Science of Daisy-chaining As everyone knows daisy-chaining power strips is very bad and dangerous. But could someone tell me why it's dangerous from a physics standpoint? (i.e. its effect on voltage, current, etc)
 A: "Daisy-chaining" together power outlet strips is dangerous because it provides so many outlets into which electrical appliances can be plugged that it becomes easy to exceed the current-carrying capacity of the outlet strip(s) nearest the beginning of the chain. This can cause those strips to overheat, melt, and catch fire. 
A: Is it not more of a problem with unfused (or improperly fused) strips and adaptors? 
Or strips that are poorly designed with the assumption that the load presented at any one socket will be a certain fraction of the overall fused load which the strip is able to cope with? And therefore placing a high load on a single socket will not blow the fuse, but will put undue strain on the internal bus - especially if you use the socket furthest from the supply cord.
No strip can tell whether the load presented to it is presented by an appliance directly, or by another strip - so any danger is essentially an inherent and designed-in vulnerability to high loads.

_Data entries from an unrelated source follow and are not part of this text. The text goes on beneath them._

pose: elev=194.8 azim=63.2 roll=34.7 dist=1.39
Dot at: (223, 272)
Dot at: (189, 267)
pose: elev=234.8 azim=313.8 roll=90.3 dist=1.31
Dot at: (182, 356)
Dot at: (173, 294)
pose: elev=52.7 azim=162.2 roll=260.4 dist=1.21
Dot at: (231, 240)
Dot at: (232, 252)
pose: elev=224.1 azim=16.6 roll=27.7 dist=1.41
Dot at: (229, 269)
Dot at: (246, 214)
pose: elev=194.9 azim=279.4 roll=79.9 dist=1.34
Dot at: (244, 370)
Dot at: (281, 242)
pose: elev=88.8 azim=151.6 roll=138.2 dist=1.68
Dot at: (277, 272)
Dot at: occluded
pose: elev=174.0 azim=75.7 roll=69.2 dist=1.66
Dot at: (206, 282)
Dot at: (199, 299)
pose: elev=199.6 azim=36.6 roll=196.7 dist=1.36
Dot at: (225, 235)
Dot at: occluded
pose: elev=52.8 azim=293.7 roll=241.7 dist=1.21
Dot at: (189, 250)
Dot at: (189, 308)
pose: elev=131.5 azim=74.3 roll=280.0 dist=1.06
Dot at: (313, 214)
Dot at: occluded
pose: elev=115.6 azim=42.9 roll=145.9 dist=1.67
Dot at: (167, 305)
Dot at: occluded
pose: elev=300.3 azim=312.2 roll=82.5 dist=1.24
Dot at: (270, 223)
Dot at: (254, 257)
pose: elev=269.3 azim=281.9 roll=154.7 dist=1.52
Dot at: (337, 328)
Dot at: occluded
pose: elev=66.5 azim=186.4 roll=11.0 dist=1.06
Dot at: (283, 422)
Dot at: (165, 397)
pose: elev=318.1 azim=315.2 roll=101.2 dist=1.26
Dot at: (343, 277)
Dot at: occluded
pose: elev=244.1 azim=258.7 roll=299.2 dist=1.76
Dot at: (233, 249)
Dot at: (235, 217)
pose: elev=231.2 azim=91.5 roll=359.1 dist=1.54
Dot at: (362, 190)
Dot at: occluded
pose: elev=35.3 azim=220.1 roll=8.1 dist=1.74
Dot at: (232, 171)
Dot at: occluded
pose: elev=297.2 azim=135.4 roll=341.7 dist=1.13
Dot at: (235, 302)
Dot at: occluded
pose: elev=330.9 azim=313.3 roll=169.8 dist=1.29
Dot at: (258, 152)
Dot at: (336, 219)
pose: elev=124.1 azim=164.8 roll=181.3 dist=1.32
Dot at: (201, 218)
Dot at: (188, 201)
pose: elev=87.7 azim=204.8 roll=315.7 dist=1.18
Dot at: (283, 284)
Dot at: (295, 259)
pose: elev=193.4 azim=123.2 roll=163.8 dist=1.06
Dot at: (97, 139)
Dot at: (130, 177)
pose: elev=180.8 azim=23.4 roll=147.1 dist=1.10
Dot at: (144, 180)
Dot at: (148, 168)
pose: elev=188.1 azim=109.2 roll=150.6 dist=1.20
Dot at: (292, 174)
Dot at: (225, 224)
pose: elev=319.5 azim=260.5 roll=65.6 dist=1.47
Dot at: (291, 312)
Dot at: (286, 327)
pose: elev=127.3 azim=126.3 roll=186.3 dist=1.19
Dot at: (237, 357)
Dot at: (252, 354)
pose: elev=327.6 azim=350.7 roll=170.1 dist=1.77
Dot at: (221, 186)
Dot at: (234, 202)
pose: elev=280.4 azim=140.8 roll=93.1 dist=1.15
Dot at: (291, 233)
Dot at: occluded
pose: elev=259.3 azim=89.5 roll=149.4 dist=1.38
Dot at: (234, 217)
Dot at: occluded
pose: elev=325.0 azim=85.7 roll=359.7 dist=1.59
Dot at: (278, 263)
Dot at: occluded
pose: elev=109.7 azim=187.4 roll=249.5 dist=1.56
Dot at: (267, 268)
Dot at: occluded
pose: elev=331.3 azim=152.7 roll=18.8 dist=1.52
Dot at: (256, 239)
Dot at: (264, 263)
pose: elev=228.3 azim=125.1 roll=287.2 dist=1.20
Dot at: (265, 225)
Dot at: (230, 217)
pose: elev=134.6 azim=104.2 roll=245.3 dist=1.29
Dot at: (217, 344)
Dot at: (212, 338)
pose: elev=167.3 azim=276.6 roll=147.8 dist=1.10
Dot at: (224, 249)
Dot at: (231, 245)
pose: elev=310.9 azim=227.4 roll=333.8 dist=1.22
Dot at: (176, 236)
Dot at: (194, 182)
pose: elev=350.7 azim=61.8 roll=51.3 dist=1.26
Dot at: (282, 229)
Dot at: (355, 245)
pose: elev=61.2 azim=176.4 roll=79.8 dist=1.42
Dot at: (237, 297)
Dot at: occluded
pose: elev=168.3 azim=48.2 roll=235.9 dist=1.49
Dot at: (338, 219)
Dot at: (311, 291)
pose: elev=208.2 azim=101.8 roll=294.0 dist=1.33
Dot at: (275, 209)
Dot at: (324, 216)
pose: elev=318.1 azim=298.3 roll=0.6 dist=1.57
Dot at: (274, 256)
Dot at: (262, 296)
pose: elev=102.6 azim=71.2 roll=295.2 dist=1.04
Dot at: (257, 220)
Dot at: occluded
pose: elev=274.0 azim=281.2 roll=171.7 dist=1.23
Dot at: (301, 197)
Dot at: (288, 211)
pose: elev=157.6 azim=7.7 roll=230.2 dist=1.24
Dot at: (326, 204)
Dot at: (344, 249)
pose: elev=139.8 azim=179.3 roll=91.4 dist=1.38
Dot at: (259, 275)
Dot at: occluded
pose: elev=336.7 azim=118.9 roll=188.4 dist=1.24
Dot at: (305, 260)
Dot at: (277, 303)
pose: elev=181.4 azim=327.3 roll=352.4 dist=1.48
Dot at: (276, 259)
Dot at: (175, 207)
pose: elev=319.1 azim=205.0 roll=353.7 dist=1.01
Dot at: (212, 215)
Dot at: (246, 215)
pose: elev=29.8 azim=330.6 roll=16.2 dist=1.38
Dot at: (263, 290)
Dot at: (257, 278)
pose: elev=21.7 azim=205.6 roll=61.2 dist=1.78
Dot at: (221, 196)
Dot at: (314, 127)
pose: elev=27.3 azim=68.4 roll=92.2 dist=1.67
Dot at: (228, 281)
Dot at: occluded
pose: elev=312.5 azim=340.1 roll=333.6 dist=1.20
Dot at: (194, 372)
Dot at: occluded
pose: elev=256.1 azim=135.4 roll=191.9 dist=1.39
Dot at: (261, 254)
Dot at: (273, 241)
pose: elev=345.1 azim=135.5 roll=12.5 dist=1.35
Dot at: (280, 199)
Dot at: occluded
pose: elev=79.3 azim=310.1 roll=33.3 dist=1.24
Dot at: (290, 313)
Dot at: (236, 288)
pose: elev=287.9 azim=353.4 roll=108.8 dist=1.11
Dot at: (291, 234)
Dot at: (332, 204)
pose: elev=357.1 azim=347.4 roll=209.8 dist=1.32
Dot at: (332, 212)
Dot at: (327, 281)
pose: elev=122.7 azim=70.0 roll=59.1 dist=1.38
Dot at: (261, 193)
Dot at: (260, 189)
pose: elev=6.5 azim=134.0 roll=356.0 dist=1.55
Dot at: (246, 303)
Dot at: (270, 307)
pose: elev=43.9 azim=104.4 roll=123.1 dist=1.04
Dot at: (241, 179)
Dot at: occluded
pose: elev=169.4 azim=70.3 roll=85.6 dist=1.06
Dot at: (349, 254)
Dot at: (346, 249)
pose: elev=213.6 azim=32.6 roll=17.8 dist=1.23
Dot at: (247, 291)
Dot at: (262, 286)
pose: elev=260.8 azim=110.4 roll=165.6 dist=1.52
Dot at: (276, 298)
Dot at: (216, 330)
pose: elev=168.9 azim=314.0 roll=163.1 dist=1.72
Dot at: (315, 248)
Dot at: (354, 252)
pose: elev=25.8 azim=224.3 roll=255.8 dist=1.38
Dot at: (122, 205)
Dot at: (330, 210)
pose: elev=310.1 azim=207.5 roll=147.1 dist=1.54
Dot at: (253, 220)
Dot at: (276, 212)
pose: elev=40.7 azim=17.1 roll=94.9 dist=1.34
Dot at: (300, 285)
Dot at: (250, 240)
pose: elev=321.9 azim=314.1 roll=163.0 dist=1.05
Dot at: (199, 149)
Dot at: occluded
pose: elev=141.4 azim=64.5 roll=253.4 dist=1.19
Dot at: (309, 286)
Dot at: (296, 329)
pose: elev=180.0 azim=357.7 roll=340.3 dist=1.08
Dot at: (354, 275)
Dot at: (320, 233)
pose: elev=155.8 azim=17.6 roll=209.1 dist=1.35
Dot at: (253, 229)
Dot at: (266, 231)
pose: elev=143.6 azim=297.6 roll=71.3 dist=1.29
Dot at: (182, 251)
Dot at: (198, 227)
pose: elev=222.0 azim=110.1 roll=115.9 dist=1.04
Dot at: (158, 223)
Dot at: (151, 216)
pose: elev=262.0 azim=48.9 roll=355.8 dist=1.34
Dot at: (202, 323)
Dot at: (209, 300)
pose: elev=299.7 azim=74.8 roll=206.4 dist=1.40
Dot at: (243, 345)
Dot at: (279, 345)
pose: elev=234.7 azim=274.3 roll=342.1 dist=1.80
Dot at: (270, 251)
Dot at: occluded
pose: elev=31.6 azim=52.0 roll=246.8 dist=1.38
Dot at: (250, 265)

Daisy-chaining a series of strips which serve patently low-power devices is perfectly safe.
Incidentally, there is also the problem that extension reels will be designed on an assumption about the amount of heat dissipated when the reel is uncoiled. If the reel remains coiled, the safe capacity drops dramatically (typically to less than half). 
There is also the problem of voltage drop over long, high-resistance lines, causing devices to malfunction if they are operated outside their rated voltage and typically to consume a greater current.